Between the coach and skipper Dravid they got the order horribly wrong and in the process managed to kill the enthusiasm of the country’s finest batsman and world cricket’s greatest run-scorer. Yes, Sachin Tendulkar was thought to have been sulking in the Caribbean leading to disastrous consequences for Team India.
How on earth the think tank imagined Robin Uthappa would sparkle in the role of lead striker in the first set of field placement restriction overs, at the expense of a genius who had adapted masterfully to the ODI opening slot 13 years earlier, will remain one of Indian cricket’s mysteries.
Uthappa is a crass striker who could succeed in perfect conditions in which the ball comes on to the bat. Sachin is a class performer who adapts to any situation and conditions.
The one big reason why Team India are being rated such hot favourites for World Cup 2011 is there is bound to be greater harmony and balance in a batting order headed by Sachin and Sehwag, who have melded into one of the great ODI opening combinations for the country after Sachin and Sourav. It’s a fact that Sachin, who first opened for India in an ODI after Navjot Sidhu sprained his neck in Auckland in 1994, is the country’s, as well as world cricket’s, most successful batsman.

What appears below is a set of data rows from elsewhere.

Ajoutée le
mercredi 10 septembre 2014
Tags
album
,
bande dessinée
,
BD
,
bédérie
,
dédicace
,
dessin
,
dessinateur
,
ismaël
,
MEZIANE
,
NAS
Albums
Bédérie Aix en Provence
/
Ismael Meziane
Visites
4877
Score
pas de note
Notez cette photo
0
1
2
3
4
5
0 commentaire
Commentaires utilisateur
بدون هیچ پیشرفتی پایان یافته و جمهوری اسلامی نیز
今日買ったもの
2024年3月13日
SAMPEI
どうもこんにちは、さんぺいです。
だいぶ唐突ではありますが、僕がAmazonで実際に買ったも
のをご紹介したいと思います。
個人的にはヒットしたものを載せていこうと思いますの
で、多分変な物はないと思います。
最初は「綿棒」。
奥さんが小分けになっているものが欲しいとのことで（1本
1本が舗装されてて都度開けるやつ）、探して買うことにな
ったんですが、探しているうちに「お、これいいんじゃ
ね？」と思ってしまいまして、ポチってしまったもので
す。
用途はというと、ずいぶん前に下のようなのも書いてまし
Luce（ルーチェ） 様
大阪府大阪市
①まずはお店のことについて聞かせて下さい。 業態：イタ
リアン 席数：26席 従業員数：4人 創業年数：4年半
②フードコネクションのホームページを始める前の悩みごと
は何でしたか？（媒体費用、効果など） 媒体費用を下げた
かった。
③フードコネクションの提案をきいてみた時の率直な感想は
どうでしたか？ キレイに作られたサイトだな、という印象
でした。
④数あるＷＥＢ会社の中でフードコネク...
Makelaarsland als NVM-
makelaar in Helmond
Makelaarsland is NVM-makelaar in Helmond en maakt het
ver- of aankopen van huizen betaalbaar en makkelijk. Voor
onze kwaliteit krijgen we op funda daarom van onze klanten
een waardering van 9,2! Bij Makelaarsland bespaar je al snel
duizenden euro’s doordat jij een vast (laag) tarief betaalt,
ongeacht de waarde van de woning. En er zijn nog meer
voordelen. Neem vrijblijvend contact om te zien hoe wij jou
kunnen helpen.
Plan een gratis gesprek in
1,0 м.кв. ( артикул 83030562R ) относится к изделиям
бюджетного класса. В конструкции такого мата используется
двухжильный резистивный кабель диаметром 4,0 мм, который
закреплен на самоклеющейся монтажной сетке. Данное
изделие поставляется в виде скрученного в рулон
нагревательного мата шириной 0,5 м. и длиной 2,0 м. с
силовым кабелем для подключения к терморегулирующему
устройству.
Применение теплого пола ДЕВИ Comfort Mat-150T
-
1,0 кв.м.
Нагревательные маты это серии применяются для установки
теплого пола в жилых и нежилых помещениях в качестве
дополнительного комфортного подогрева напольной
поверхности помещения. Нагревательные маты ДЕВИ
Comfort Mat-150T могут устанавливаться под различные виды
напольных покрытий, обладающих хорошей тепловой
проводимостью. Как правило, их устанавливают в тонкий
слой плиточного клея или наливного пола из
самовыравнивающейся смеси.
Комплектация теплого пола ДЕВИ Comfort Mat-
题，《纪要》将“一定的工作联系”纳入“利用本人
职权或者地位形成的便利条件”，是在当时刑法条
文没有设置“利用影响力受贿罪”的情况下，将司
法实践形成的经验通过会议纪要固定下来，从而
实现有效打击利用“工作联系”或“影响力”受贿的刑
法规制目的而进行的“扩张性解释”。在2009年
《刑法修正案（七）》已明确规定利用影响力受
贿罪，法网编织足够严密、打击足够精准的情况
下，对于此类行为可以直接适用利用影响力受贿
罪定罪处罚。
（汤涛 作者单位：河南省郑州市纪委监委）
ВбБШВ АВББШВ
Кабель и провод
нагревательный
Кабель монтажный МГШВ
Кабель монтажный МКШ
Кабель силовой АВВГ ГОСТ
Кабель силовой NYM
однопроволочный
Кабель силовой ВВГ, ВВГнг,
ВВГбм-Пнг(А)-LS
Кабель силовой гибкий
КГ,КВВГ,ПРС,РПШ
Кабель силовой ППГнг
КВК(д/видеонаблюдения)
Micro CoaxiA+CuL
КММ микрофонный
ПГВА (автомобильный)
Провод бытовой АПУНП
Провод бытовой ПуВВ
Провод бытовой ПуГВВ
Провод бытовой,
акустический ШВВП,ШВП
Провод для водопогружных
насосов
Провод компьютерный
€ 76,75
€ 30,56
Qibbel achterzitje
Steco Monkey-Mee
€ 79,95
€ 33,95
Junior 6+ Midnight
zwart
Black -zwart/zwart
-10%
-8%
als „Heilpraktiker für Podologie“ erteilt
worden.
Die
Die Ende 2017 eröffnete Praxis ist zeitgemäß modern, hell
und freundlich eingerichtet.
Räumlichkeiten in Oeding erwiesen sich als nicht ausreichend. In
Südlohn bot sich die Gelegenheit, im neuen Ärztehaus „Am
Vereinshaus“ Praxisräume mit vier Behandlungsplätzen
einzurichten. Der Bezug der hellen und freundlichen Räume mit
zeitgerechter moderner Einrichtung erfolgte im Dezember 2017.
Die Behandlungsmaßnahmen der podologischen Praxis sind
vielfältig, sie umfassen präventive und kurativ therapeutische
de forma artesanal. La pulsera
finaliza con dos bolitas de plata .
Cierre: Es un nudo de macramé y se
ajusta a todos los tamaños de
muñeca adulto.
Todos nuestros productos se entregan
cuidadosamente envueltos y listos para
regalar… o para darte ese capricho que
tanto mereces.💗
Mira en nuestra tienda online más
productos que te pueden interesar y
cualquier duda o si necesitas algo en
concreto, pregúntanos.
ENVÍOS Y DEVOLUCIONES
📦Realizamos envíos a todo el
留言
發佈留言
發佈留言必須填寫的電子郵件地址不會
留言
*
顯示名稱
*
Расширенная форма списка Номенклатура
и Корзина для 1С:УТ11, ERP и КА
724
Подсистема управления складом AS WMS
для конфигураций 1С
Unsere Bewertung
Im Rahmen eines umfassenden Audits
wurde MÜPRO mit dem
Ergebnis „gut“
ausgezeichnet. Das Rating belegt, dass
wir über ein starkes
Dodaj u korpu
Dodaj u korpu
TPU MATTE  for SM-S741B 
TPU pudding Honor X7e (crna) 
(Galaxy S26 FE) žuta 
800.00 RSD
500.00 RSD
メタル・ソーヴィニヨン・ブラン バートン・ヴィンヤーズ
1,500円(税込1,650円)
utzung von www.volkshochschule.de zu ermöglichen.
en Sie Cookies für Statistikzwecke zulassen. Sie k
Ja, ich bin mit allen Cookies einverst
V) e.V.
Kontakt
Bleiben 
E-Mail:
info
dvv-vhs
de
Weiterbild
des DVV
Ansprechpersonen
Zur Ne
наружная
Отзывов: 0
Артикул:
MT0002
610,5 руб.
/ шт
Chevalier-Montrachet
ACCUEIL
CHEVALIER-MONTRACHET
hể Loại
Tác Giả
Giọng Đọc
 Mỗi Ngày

If he is up there at the top of the order there is always the hope of stability to the innings even if his swashbuckling partner Sehwag perishes to the hazards of launching a brazen offensive against the new ball. And then there is the chance Sachin will bat through to anchor the innings as he did so memorably in an ODI last season in which he became the first to breach the 200-run barrier.
Even given his amazing enthusiasm, commitment and stamina to stay in the game, to imagine Sachin would be able to last four more years to play in another World Cup is outlandish.
Everyone believes this is his last shot at World Cup fame. The one time he got to the final he botched it in a hook shot aimed at McGrath in the bowling great’s first over at the Wanderers eight years ago. In a sense, this is a last chance saloon for him too.
A formidable Indian batting order is what is raising expectations to a fever pitch on the eve of the home World Cup.
I doubt there is even one person in the country today who would venture the opinion that Sachin should be batting down the order because Gautam Gambhir is a specialist opener.
The proposition is so absurd as to be a non-starter. Sachin will be piloting India in this World Cup from his favourite No. 2 position.